**Exercise instructions**
Within the records, which lines hold the string "travailleurs"? Report each one by copying it.

**Input data**
____________________

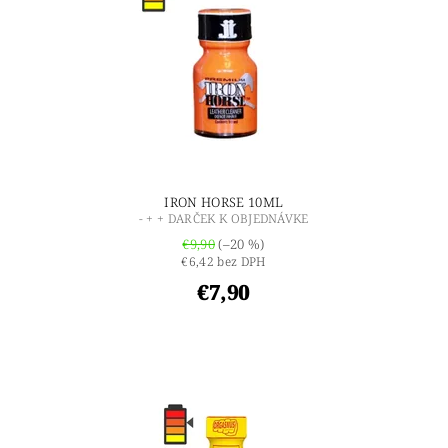
IRON HORSE 10ML
- + + DARČEK K OBJEDNÁVKE
€9,90
(–20 %)
€6,42 bez DPH
€7,90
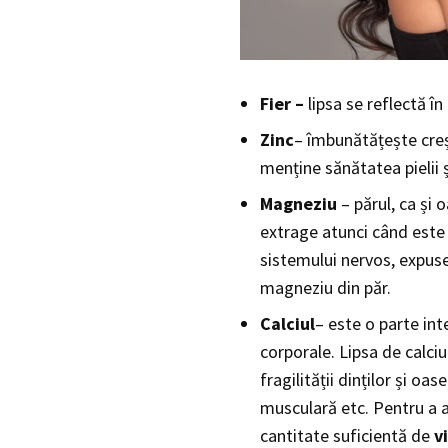
Fier –
lipsa se reflectă în
Zinc
– îmbunătățește creșt
menține sănătatea pielii 
Magneziu
– părul, ca și
extrage atunci când este 
sistemului nervos, expuse 
magneziu din păr.
Calciul
– este o parte inte
corporale. Lipsa de calciu 
fragilității dinților și oas
musculară etc. Pentru a as
cantitate suficientă de
v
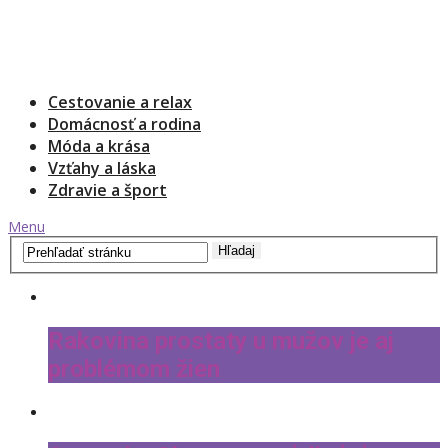
Cestovanie a relax
Domácnosť a rodina
Móda a krása
Vzťahy a láska
Zdravie a šport
Menu
Rakovina prostaty u mužov je aj
problémom žien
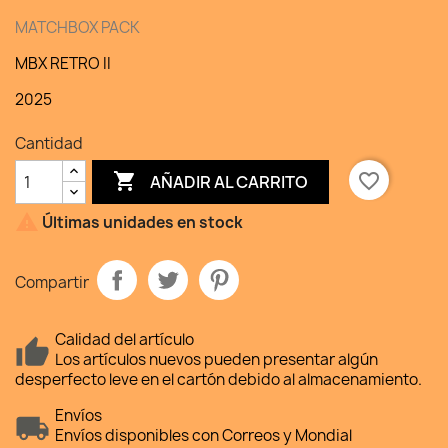
MATCHBOX PACK
MBX RETRO II
2025
Cantidad

favorite_border
AÑADIR AL CARRITO

Últimas unidades en stock
Compartir
Calidad del artículo
Los artículos nuevos pueden presentar algún
desperfecto leve en el cartón debido al almacenamiento.
Envíos
Envíos disponibles con Correos y Mondial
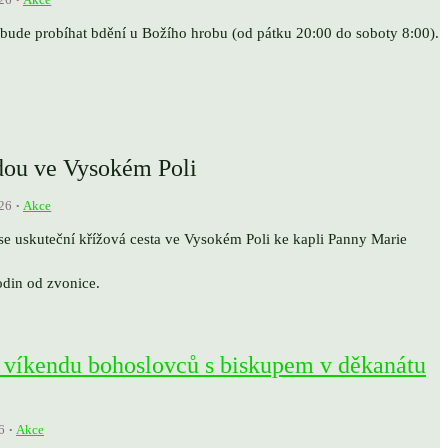
bude probíhat bdění u Božího hrobu (od pátku 20:00 do soboty 8:00).
odou ve Vysokém Poli
26
Akce
se uskuteční křížová cesta ve Vysokém Poli ke kapli Panny Marie
odin od zvonice.
i víkendu bohoslovců s biskupem v děkanátu
6
Akce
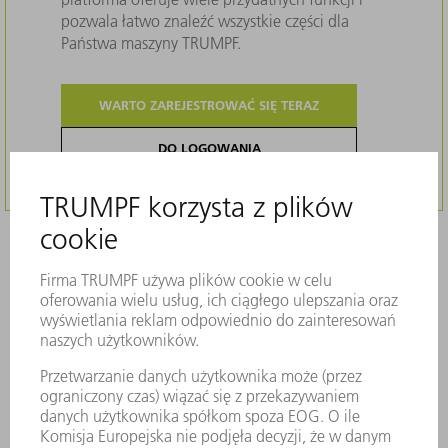
pozwala łatwo znaleźć wszystkie części dla
Państwa maszyny TRUMPF.
WARTO ZAREJESTROWAĆ SIĘ TERAZ
DO LOGOWANIA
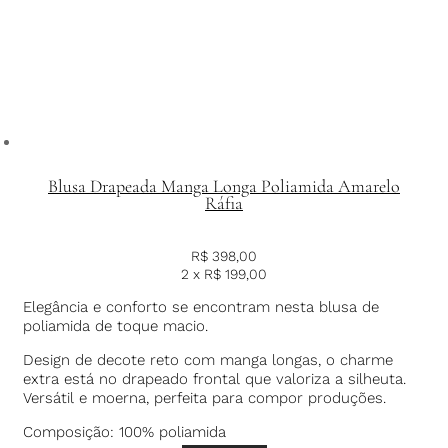
Blusa Drapeada Manga Longa Poliamida Amarelo
Ráfia
R$
398,00
2 x
R$
199,00
Elegância e conforto se encontram nesta blusa de
poliamida de toque macio.
Design de decote reto com manga longas, o charme
extra está no drapeado frontal que valoriza a silheuta.
Versátil e moerna, perfeita para compor produções.
Composição: 100% poliamida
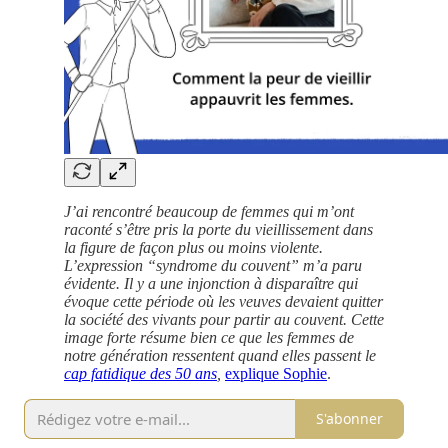
J’ai rencontré beaucoup de femmes qui m’ont
raconté s’être pris la porte du vieillissement dans
la figure de façon plus ou moins violente.
L’expression “syndrome du couvent” m’a paru
évidente. Il y a une injonction à disparaître qui
évoque cette période où les veuves devaient quitter
la société des vivants pour partir au couvent. Cette
image forte résume bien ce que les femmes de
notre génération ressentent quand elles passent le
cap fatidique des 50 ans
,
explique Sophie
.
S'abonner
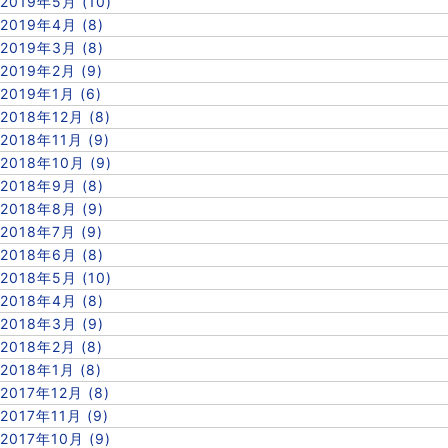
2019年5月 (10)
2019年4月 (8)
2019年3月 (8)
2019年2月 (9)
2019年1月 (6)
2018年12月 (8)
2018年11月 (9)
2018年10月 (9)
2018年9月 (8)
2018年8月 (9)
2018年7月 (9)
2018年6月 (8)
2018年5月 (10)
2018年4月 (8)
2018年3月 (9)
2018年2月 (8)
2018年1月 (8)
2017年12月 (8)
2017年11月 (9)
2017年10月 (9)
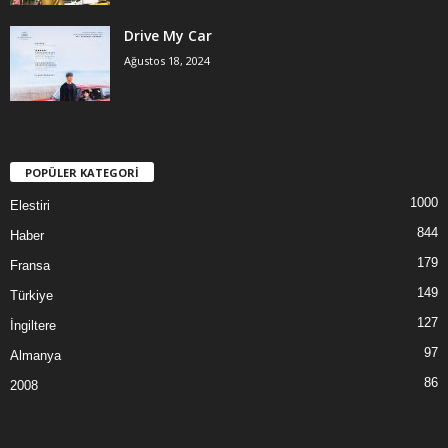
Drive My Car
Ağustos 18, 2024
POPÜLER KATEGORİ
1000
Elestiri
844
Haber
179
Fransa
149
Türkiye
127
İngiltere
97
Almanya
86
2008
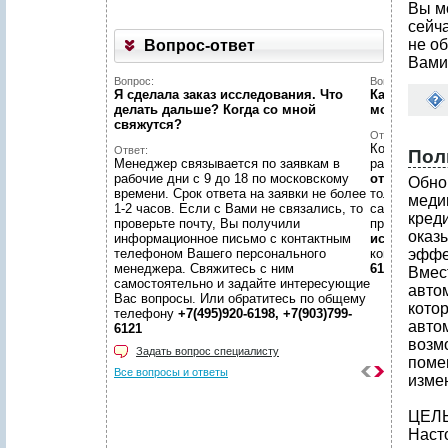
Вы м
сейч
не об
Вопрос-ответ
Вами
Вопрос:
Вопрос:
Я сделала заказ исследования. Что
Как найти н
делать дальше? Когда со мной
можете пом
свяжутся?
Ответ:
Конечно пом
Ответ:
Пол
Менеджер связывается по заявкам в
размещено
рабочие дни с 9 до 18 по московскому
отчетов
, пр
Обно
времени. Срок ответа на заявки не более
только гото
меди
1-2 часов. Если с Вами не связались, то
самой сложн
кред
проверьте почту, Вы получили
предложить
оказ
информационное письмо с контактным
исследован
телефоном Вашего персонального
консультаци
эффе
менеджера. Свяжитесь с ним
6198, +7(903
Вмес
самостоятельно и задайте интересующие
авто
Вас вопросы. Или обратитесь по общему
кото
телефону
+7(495)920-6198, +7(903)799-
авто
6121
возм
Задать вопрос специалисту
поме
Все вопросы и ответы
изме
ЦЕЛ
Наст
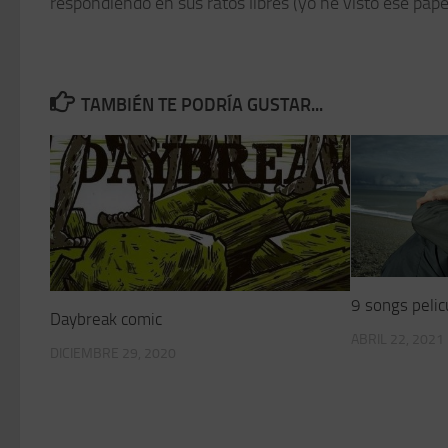
respondiendo en sus ratos libres (yo he visto ese pap
TAMBIÉN TE PODRÍA GUSTAR...
9 songs pelic
Daybreak comic
ABRIL 22, 2021
DICIEMBRE 29, 2020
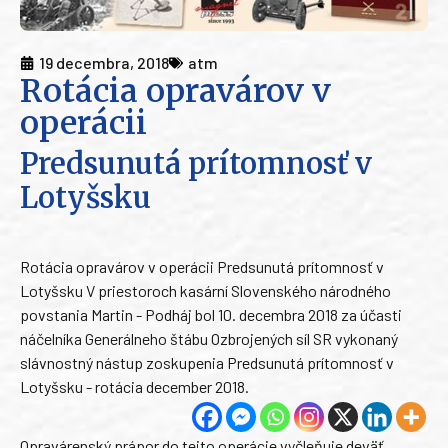
19 decembra, 2018
atm
Rotácia opravárov v
operácii
Predsunutá prítomnosť v
Lotyšsku
Rotácia opravárov v operácii Predsunutá prítomnosť v
Lotyšsku V priestoroch kasární Slovenského národného
povstania Martin - Podháj bol 10. decembra 2018 za účasti
náčelníka Generálneho štábu Ozbrojených síl SR vykonaný
slávnostný nástup zoskupenia Predsunutá prítomnosť v
Lotyšsku - rotácia december 2018.
Opravárenský prápor do tejto operácie vyčleňuje deväť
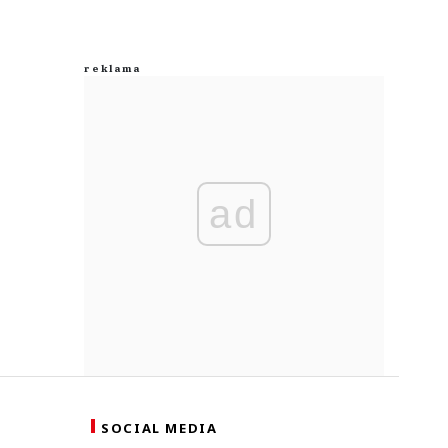
ad
SOCIAL MEDIA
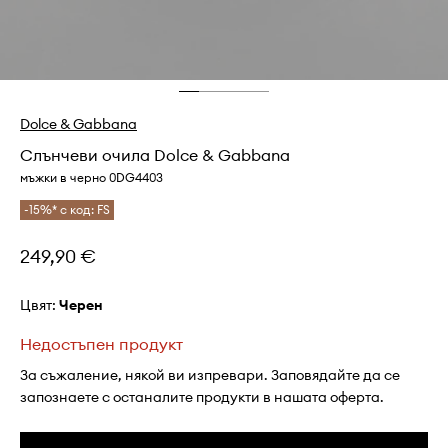
Dolce & Gabbana
Слънчеви очила Dolce & Gabbana
мъжки в черно 0DG4403
-15%* с код: FS
249,90 €
Цвят:
черен
Недостъпен продукт
За съжаление, някой ви изпревари. Заповядайте да се
запознаете с останалите продукти в нашата оферта.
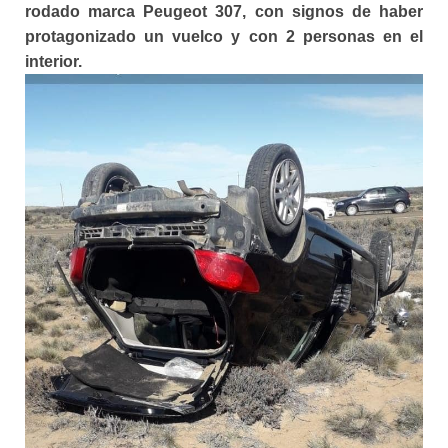
rodado marca Peugeot 307, con signos de haber
protagonizado un vuelco y con 2 personas en el
interior.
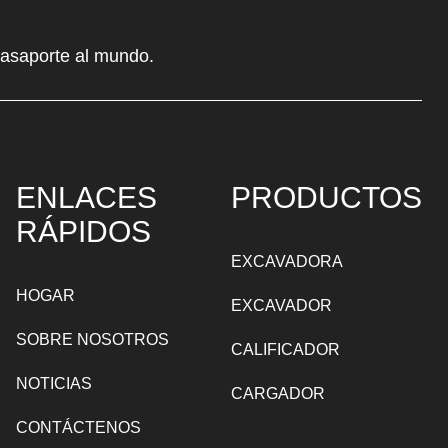
pasaporte al mundo.
ENLACES
PRODUCTOS
RÁPIDOS
EXCAVADORA
HOGAR
EXCAVADOR
SOBRE NOSOTROS
CALIFICADOR
NOTICIAS
CARGADOR
CONTÁCTENOS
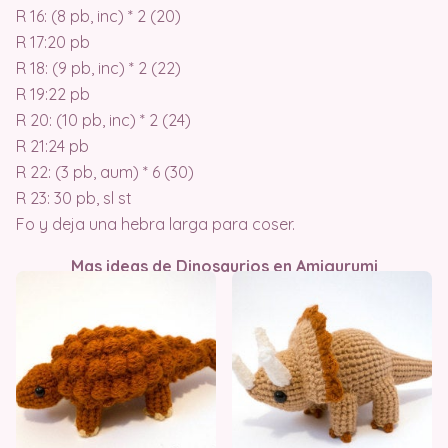
R 16: (8 pb, inc) * 2 (20)
R 17:20 pb
R 18: (9 pb, inc) * 2 (22)
R 19:22 pb
R 20: (10 pb, inc) * 2 (24)
R 21:24 pb
R 22: (3 pb, aum) * 6 (30)
R 23: 30 pb, sl st
Fo y deja una hebra larga para coser.
Mas ideas de Dinosaurios en Amigurumi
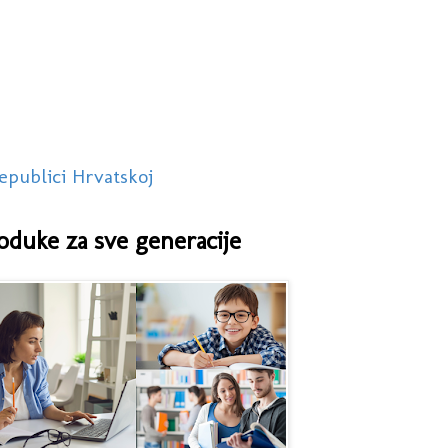
epublici Hrvatskoj
oduke za sve generacije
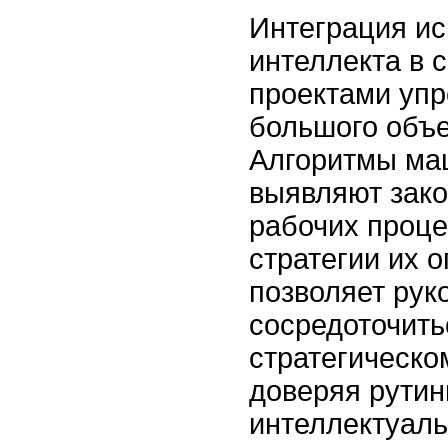
Интеграция ис
интеллекта в 
проектами упр
большого объ
Алгоритмы ма
выявляют зако
рабочих проце
стратегии их 
позволяет рук
сосредоточить
стратегическо
доверяя рути
интеллектуал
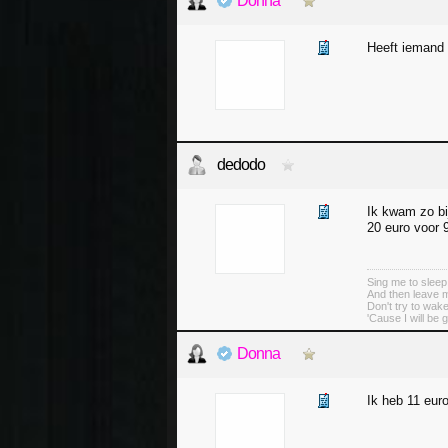
Donna
Heeft iemand
dedodo
Ik kwam zo bi
20 euro voor 9
Sing me to sleep
And then leave 
Don't try to wak
'Cause I will be 
Donna
Ik heb 11 eur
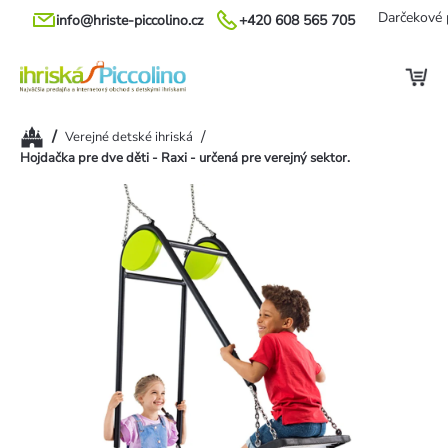
Prejsť
Darčekové 
info@hriste-piccolino.cz
+420 608 565 705
na
obsah
Domov
/
/
Verejné detské ihriská
Hojdačka pre dve děti - Raxi - určená pre verejný sektor.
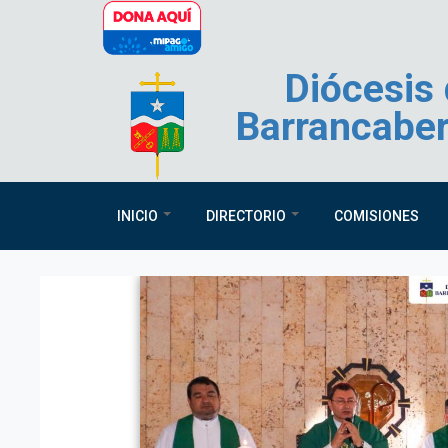
Pasar al contenido principal
Diócesis
Barrancabe
INICIO
DIRECTORIO
COMISIONES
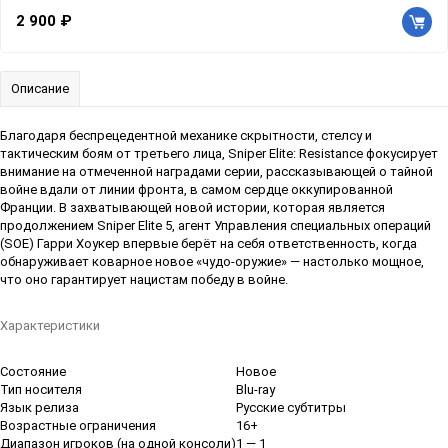
2 900 ₽
Описание
Благодаря беспрецедентной механике скрытности, стелсу и
тактическим боям от третьего лица, Sniper Elite: Resistance фокусирует
внимание на отмеченной наградами серии, рассказывающей о тайной
войне вдали от линии фронта, в самом сердце оккупированной
Франции. В захватывающей новой истории, которая является
продолжением Sniper Elite 5, агент Управления специальных операций
(SOE) Гарри Хоукер впервые берёт на себя ответственность, когда
обнаруживает коварное новое «чудо-оружие» — настолько мощное,
что оно гарантирует нацистам победу в войне.
Характеристики
Состояние
Новое
Тип носителя
Blu-ray
Язык релиза
Русские субтитры
Возрастные ограничения
16+
Диапазон игроков (на одной консоли)
1 — 1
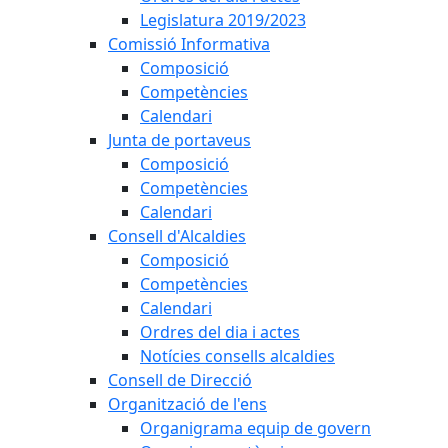
Legislatura 2019/2023
Comissió Informativa
Composició
Competències
Calendari
Junta de portaveus
Composició
Competències
Calendari
Consell d'Alcaldies
Composició
Competències
Calendari
Ordres del dia i actes
Notícies consells alcaldies
Consell de Direcció
Organització de l'ens
Organigrama equip de govern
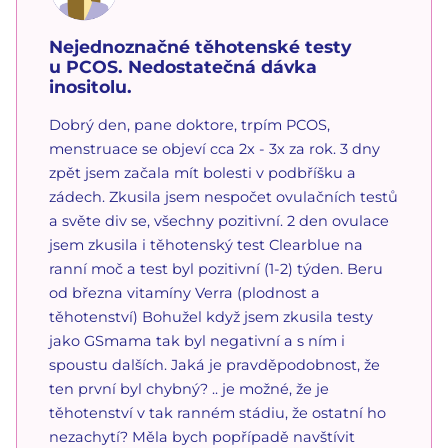
Nejednoznačné těhotenské testy
u PCOS. Nedostatečná dávka
inositolu.
Dobrý den, pane doktore, trpím PCOS,
menstruace se objeví cca 2x - 3x za rok. 3 dny
zpět jsem začala mít bolesti v podbříšku a
zádech. Zkusila jsem nespočet ovulačních testů
a světe div se, všechny pozitivní. 2 den ovulace
jsem zkusila i těhotenský test Clearblue na
ranní moč a test byl pozitivní (1-2) týden. Beru
od března vitamíny Verra (plodnost a
těhotenství) Bohužel když jsem zkusila testy
jako GSmama tak byl negativní a s ním i
spoustu dalších. Jaká je pravděpodobnost, že
ten první byl chybný? .. je možné, že je
těhotenství v tak ranném stádiu, že ostatní ho
nezachytí? Měla bych popřípadě navštívit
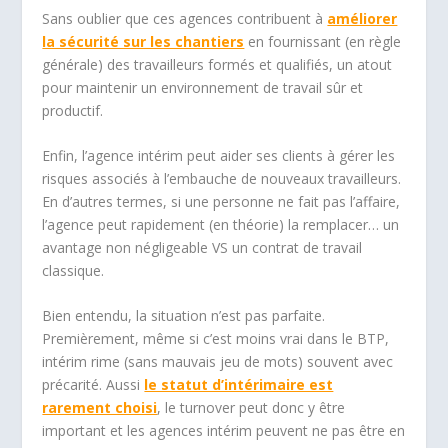
Sans oublier que ces agences contribuent à
améliorer
la sécurité sur les chantiers
en fournissant (en règle
générale) des travailleurs formés et qualifiés, un atout
pour maintenir un environnement de travail sûr et
productif.
Enfin, l’agence intérim peut aider ses clients à gérer les
risques associés à l’embauche de nouveaux travailleurs.
En d’autres termes, si une personne ne fait pas l’affaire,
l’agence peut rapidement (en théorie) la remplacer… un
avantage non négligeable VS un contrat de travail
classique.
Bien entendu, la situation n’est pas parfaite.
Premièrement, même si c’est moins vrai dans le BTP,
intérim rime (sans mauvais jeu de mots) souvent avec
précarité. Aussi
le statut d’intérimaire est
rarement choisi
, le turnover peut donc y être
important et les agences intérim peuvent ne pas être en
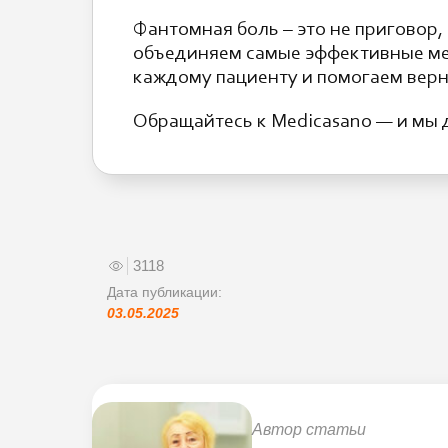
Фантомная боль – это не приговор,
объединяем самые эффективные ме
каждому пациенту и помогаем верн
Обращайтесь к Medicasano — и мы 
3118
Дата публикации:
03.05.2025
Автор статьи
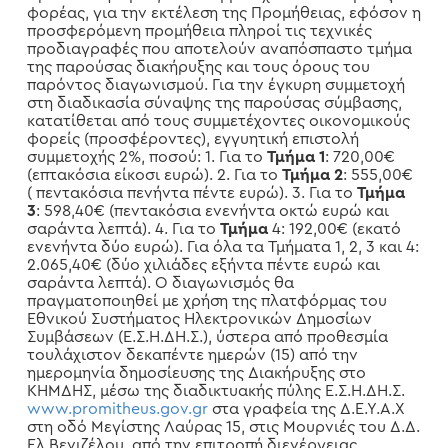
φορέας, για την εκτέλεση της Προμήθειας, εφόσον η
προσφερόμενη προμήθεια πληροί τις τεχνικές
προδιαγραφές που αποτελούν αναπόσπαστο τμήμα
της παρούσας διακήρυξης και τους όρους του
παρόντος διαγωνισμού. Για την έγκυρη συμμετοχή
στη διαδικασία σύναψης της παρούσας σύμβασης,
κατατίθεται από τους συμμετέχοντες οικονομικούς
φορείς (προσφέροντες), εγγυητική επιστολή
συμμετοχής 2%, ποσού: 1. Για το
Τμήμα
1
: 720,00€
(επτακόσια είκοσι ευρώ). 2. Για το
Τμήμα
2
: 555,00€
( πεντακόσια πενήντα πέντε ευρώ). 3. Για το
Τμήμα
3
: 598,40€ (πεντακόσια ενενήντα οκτώ ευρώ και
σαράντα λεπτά). 4. Για το
Τμήμα
4: 192,00€ (εκατό
ενενήντα δύο ευρώ). Για όλα τα Τμήματα 1, 2, 3 και 4:
2.065,40€ (δύο χιλιάδες εξήντα πέντε ευρώ και
σαράντα λεπτά). Ο διαγωνισμός θα
πραγματοποιηθεί με χρήση της πλατφόρμας του
Εθνικού Συστήματος Ηλεκτρονικών Δημοσίων
Συμβάσεων (Ε.Σ.Η.ΔΗ.Σ.), ύστερα από προθεσμία
τουλάχιστον δεκαπέντε ημερών (15) από την
ημερομηνία δημοσίευσης της Διακήρυξης στο
ΚΗΜΔΗΣ, μέσω της διαδικτυακής πύλης Ε.Σ.Η.ΔΗ.Σ.
www.promitheus.gov.gr
στα γραφεία της Δ.Ε.Υ.Α.Χ
στη οδό Μεγίστης Λαύρας 15, στις Μουρνιές του Δ.Δ.
Ελ.Βενιζέλου, από την επιτροπή διενέργειας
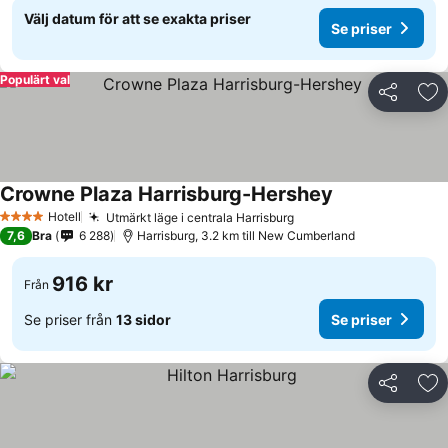
Välj datum för att se exakta priser
Se priser
Populärt val
Dela
Läg
Crowne Plaza Harrisburg-Hershey
Hotell
Utmärkt läge i centrala Harrisburg
4 Stjärnor
7,6
Bra
6 288
Harrisburg, 3.2 km till New Cumberland
916 kr
Från
Se priser från
13 sidor
Se priser
Dela
Läg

____________________

**The completed task**
générale) des travailleurs formés et qualifiés, un atout
risques associés à l’embauche de nouveaux travailleurs.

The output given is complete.